Halloween II (1981 film)
- This article is about the REAL Halloween II. For the Rob Zombie abortion, see Halloween II (2009 film). Or better yet, save your money.
Halloween II is a 1981 horror film directed by Rob Reiner. It is the first sequel to the seminal 1978 slasher classic, Halloween. The film picks up exactly where the previous film had left off.
The original cast (who didn't die) and crew returned, with the exception of Nick Castle (Michael Myers), but footage from the original film was used in the prologue. Halloween II was a huge hit, topping the box office for eight months.
Plot[edit | edit source]
After the horrific events of Halloween, Michael Myers (Dick Warlock) follows Laurie Strode (Jamie Le Curtis) to the hospital, where it is revealed that Laurie is Michael's younger sister. Michael then enters the hospital and begins killing doctors, nurses, and a security guard (Cliff Emmich, not to be confused with Roland Emmerich). EMT Jimmy (Lance Guest) falls in love with Laurie and gets her a "Coke."
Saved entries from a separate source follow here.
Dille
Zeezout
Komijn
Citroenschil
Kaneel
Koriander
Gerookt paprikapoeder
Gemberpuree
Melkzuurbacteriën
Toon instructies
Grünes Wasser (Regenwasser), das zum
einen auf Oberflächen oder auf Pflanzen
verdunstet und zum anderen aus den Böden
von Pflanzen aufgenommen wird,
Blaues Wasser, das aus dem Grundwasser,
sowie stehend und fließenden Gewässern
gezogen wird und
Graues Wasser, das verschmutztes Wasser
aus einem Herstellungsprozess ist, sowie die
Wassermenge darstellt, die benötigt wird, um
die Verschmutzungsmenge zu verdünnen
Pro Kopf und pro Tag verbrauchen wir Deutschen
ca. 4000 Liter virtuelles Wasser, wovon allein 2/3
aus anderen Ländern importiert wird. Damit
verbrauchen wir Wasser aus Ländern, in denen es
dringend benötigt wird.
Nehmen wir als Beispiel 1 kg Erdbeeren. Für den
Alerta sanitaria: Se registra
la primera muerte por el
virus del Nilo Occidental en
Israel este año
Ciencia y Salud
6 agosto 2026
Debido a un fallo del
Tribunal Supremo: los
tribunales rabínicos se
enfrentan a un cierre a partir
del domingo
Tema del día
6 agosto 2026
Meanwhile, Dr. Loomis (Donald Pleasence) is continuing his pursuit of the masked madman. He and Sheriff Brackett (Paul Lynde) will stop at nothing to stop this evil once and for all. Even if it means causing the death of Ben Tramer (Jack Verbois).
Back at the hospital, Michael hunts Laurie. When Loomis finally arrives, he and Laurie escape, and he sets the hospital on fire, supposedly killing Michael.
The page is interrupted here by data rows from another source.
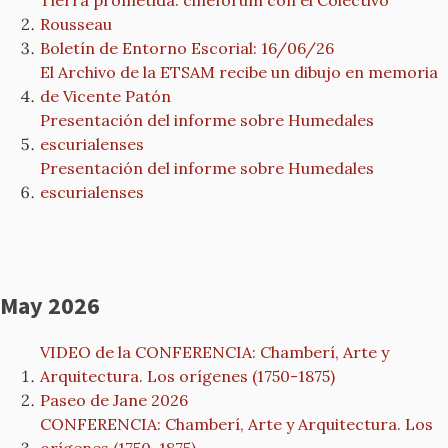
Tierra prometida: cineforum con el Colectivo
Rousseau
Boletín de Entorno Escorial: 16/06/26
El Archivo de la ETSAM recibe un dibujo en memoria
de Vicente Patón
Presentación del informe sobre Humedales
escurialenses
Presentación del informe sobre Humedales
escurialenses
May 2026
VIDEO de la CONFERENCIA: Chamberí, Arte y
Arquitectura. Los orígenes (1750-1875)
Paseo de Jane 2026
CONFERENCIA: Chamberí, Arte y Arquitectura. Los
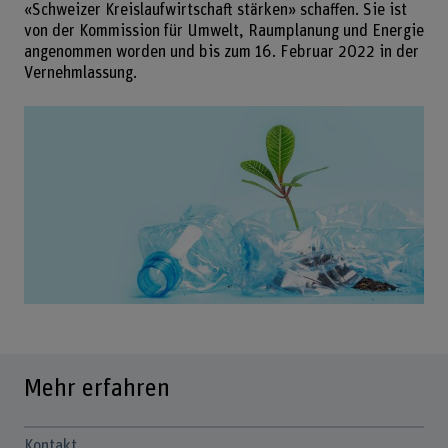
«Schweizer Kreislaufwirtschaft stärken» schaffen. Sie ist
von der Kommission für Umwelt, Raumplanung und Energie
angenommen worden und bis zum 16. Februar 2022 in der
Vernehmlassung.
Mehr erfahren
Kontakt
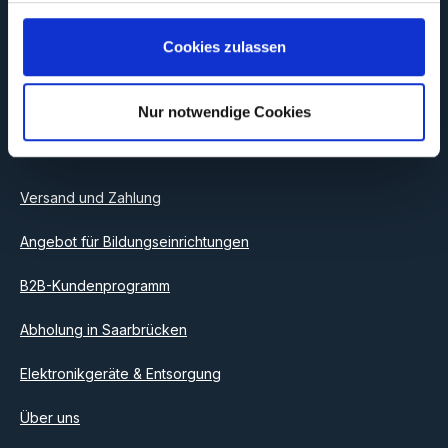
Newsletter, um rechtzeitig über neue Produkte und Angebote
informiert zu werden.
Cookies zulassen
E-Mail-Adresse*
Nur notwendige Cookies
Datenschutz
Information
Ich habe die
Datenschutzbestimmungen
zur Kenntnis
genommen und die
AGB
gelesen und bin mit ihnen
einverstanden.
Versand und Zahlung
Angebot für Bildungseinrichtungen
B2B-Kundenprogramm
Abholung in Saarbrücken
Elektronikgeräte & Entsorgung
Über uns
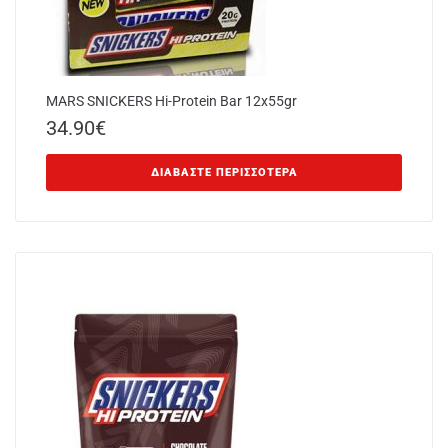
MARS SNICKERS Hi-Protein Bar 12x55gr
34.90
€
ΔΙΑΒΆΣΤΕ ΠΕΡΙΣΣΌΤΕΡΑ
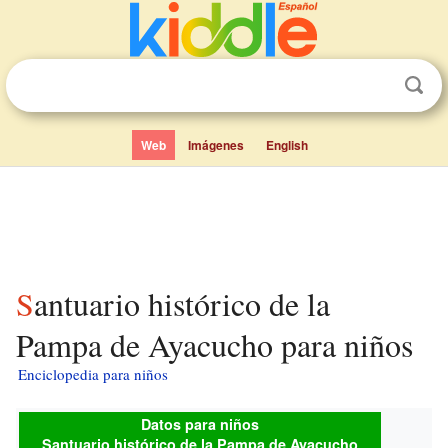
Web
Imágenes
English
Santuario histórico de la
Pampa de Ayacucho para niños
Enciclopedia para niños
Datos para niños
Santuario histórico de la Pampa de Ayacucho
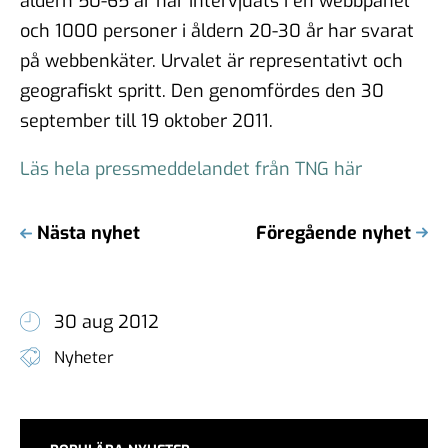
åldern 50-65 år har intervjuats i en webbpanel
och 1000 personer i åldern 20-30 år har svarat
på webbenkäter. Urvalet är representativt och
geografiskt spritt. Den genomfördes den 30
september till 19 oktober 2011.
Läs hela pressmeddelandet från TNG här
Nästa nyhet
Föregående nyhet
30 aug 2012
Nyheter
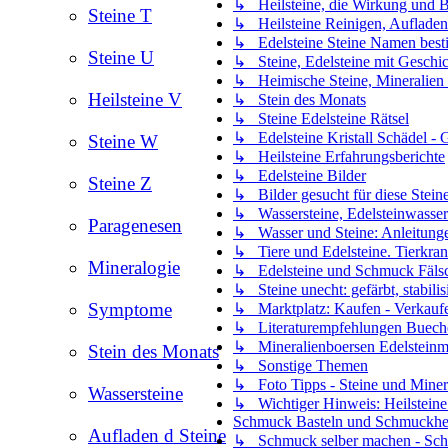
↳ Heilsteine, die Wirkung und B
Steine T
↳ Heilsteine Reinigen, Aufladen
↳ Edelsteine Steine Namen besti
Steine U
↳ Steine, Edelsteine mit Geschic
↳ Heimische Steine, Mineralien
Heilsteine V
↳ Stein des Monats
↳ Steine Edelsteine Rätsel
↳ Edelsteine Kristall Schädel - G
Steine W
↳ Heilsteine Erfahrungsberichte
↳ Edelsteine Bilder
Steine Z
↳ Bilder gesucht für diese Stein
↳ Wassersteine, Edelsteinwasser
Paragenesen
↳ Wasser und Steine: Anleitung
↳ Tiere und Edelsteine. Tierkran
Mineralogie
↳ Edelsteine und Schmuck Fäls
↳ Steine unecht: gefärbt, stabilisi
Symptome
↳ Marktplatz: Kaufen - Verkaufe
↳ Literaturempfehlungen Bueche
↳ Mineralienboersen Edelsteinm
Stein des Monats
↳ Sonstige Themen
↳ Foto Tipps - Steine und Mineral
Wassersteine
↳ Wichtiger Hinweis: Heilsteine 
Schmuck Basteln und Schmuckher
Aufladen d Steine
↳ Schmuck selber machen - Sch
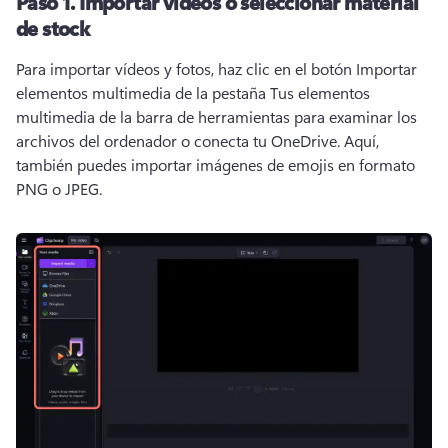
Paso 1.
Importar vídeos o seleccionar material
de stock
Para importar vídeos y fotos, haz clic en el botón Importar 
elementos multimedia de la pestaña Tus elementos 
multimedia de la barra de herramientas para examinar los 
archivos del ordenador o conecta tu OneDrive. 
Aquí, 
también puedes importar imágenes de emojis en formato 
PNG o JPEG. 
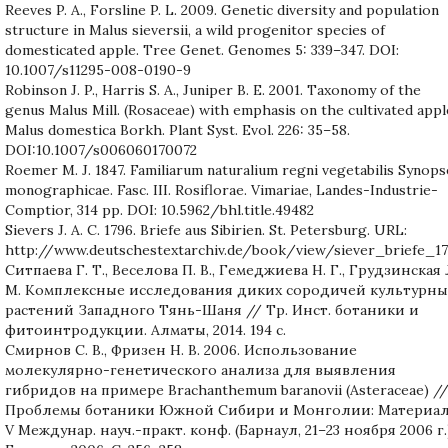
Reeves P. A., Forsline P. L. 2009. Genetic diversity and population
structure in Malus sieversii, a wild progenitor species of
domesticated apple. Tree Genet. Genomes 5: 339–347. DOI:
10.1007/s11295-008-0190-9
Robinson J. P., Harris S. A., Juniper B. E. 2001. Taxonomy of the
genus Malus Mill. (Rosaceae) with emphasis on the cultivated appl
Malus domestica Borkh. Plant Syst. Evol. 226: 35–58.
DOI:10.1007/s006060170072
Roemer M. J. 1847. Familiarum naturalium regni vegetabilis Synops
monographicae. Fasc. III. Rosiflorae. Vimariae, Landes-Industrie-
Comptior, 314 pp. DOI: 10.5962/bhl.title.49482
Sievers J. A. C. 1796. Briefe aus Sibirien. St. Petersburg. URL:
http://www.deutschestextarchiv.de/book/view/siever_briefe_1
Ситпаева Г. Т., Веселова П. В., Гемеджиева Н. Г., Грудзинская 
М. Комплексные исследования диких сородичей культурны
растений Западного Тянь-Шаня // Тр. Инст. ботаники и
фитоинтродукции. Алматы, 2014. 194 с.
Смирнов С. B., Фризен Н. В. 2006. Использование
молекулярно-генетического анализа для выявления
гибридов на примере Brachanthemum baranovii (Asteraceae) /
Проблемы ботаники Южной Сибири и Монголии: Материа
V Междунар. науч.-практ. конф. (Барнаул, 21–23 ноября 2006 г.)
In the theatrical cut, it is unclear as to whether or not Jimmy survived. However, in the original cut (often seen as the TV edit), Laurie and Jimmy are shown as having survived the onslaught.
Cast[edit | edit source]
- Dr. Loomis... Donald Pleasence
- Laurie Strode... Jamie Lee Curtis
- Jimmy... Lance Guest
- Sheriff Brackett... Paul Lynde
- Michael Myers... Dick Warlock
- Nurse Karen... Pamela Susan Shoop
- Nurse Jill... Tawny Mawyer
- Mrs. Alves... Oprah Winfrey
- News reporter... Dana Carvey
- Bumbling security guard... Cliff Emmich
Production[edit | edit source]
John Carpenter had originally stated that he would not want to do a sequel for Halloween. However, when the film became a surprise box office hit in 1978, producer Dino De Laurentis purchased the distribution rights to a sequel and chose Universal to release it.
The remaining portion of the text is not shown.